After finishing school, Svystovych entered the Taras Shevchenko University of Kyiv on the faculty of economics.

In 1987 he joined the environmental protection squad called "Lenin Watch" (sector of fight against poaching), then — Taras Shevchenko Ukrainian language organization and also People's Movement of Ukraine.

He is one of the founders of the Ukrainian Students Union (USS) that conducted the student hunger strikes in 1990, member of "Revolution on Granite".
During the "August Coup" he was organizing protests, later he joined the Ukrainian Republican Party, which was later renamed to the URP "Sobor".

1993 — worked in financial department of the state administration of Moscow district of Kyiv.

Since 1996 – worked as a deputy head of currency department of "Gradobank".

Since 1997 – worked as a head of currency operations Joint Stock Commercial Bank "Alliance".

In December 2000, after the death of his friend Georgiy Gongadze, he left his job at the bank and intensified his efforts in civic and community activities. He was one of the initiators of the movement "Ukraine without Kuchma" and was a member of the committee "For Truth!".
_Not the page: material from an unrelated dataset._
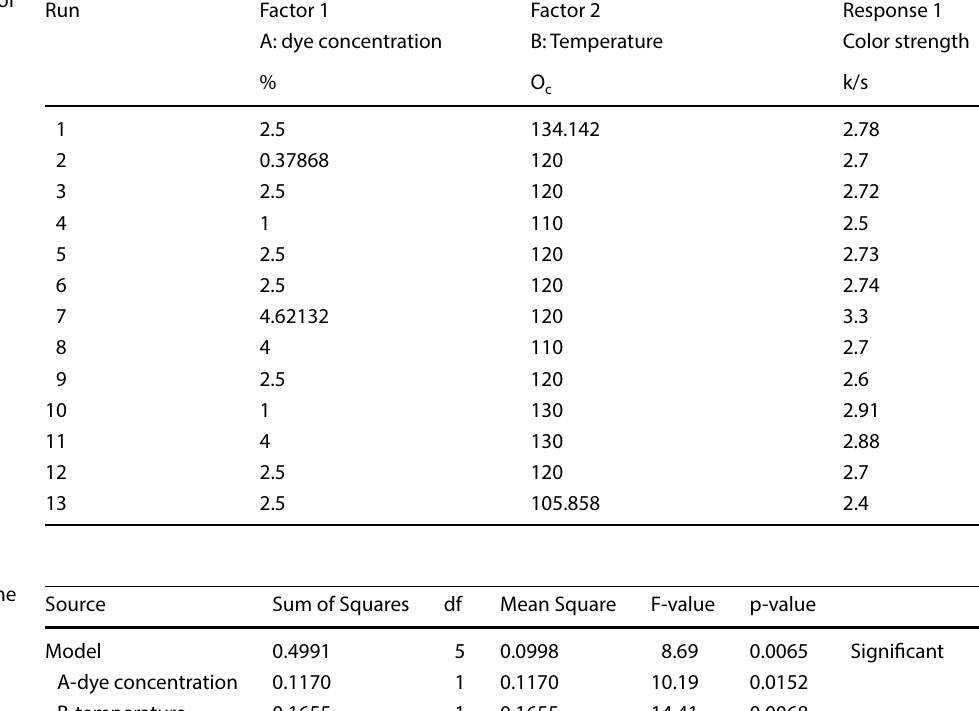
Table 3 Experimental result of the dyeing process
MykhayloSvystovych is one of the founders of the All-Ukrainian civil campaign "Pora!" (black). During its activity, shortly before the Orange Revolution he suffered persecution by the Ukrainian authorities. Security Service of Ukraine called him for interrogation and conducted searches in his apartment.

He was a member of the Public Council of The Ministry of Internal Affairs of Ukraine.

Since 2010, Mykhaylo Svystovychis activist of civic movement "Vidsich".

== Political activity ==
Has no affiliation with any political party; at the 2006 elections he was elected as a deputy of the Kyiv Oblast regional council as a part of the list of Yulia Tymoshenko Bloc.

== Private life ==
Mykhaylo Svystovych is married (second marriage) with Myroslava Svystovych; he has 3 children, two of them in his second marriage: his eldest son is Yaroslav, and his youngest daughter is Lada. Svystovych family is living in apartment in the Irpin city near Kyiv.

His wife, Myroslava, was Irpin Mayor in 2006–2007.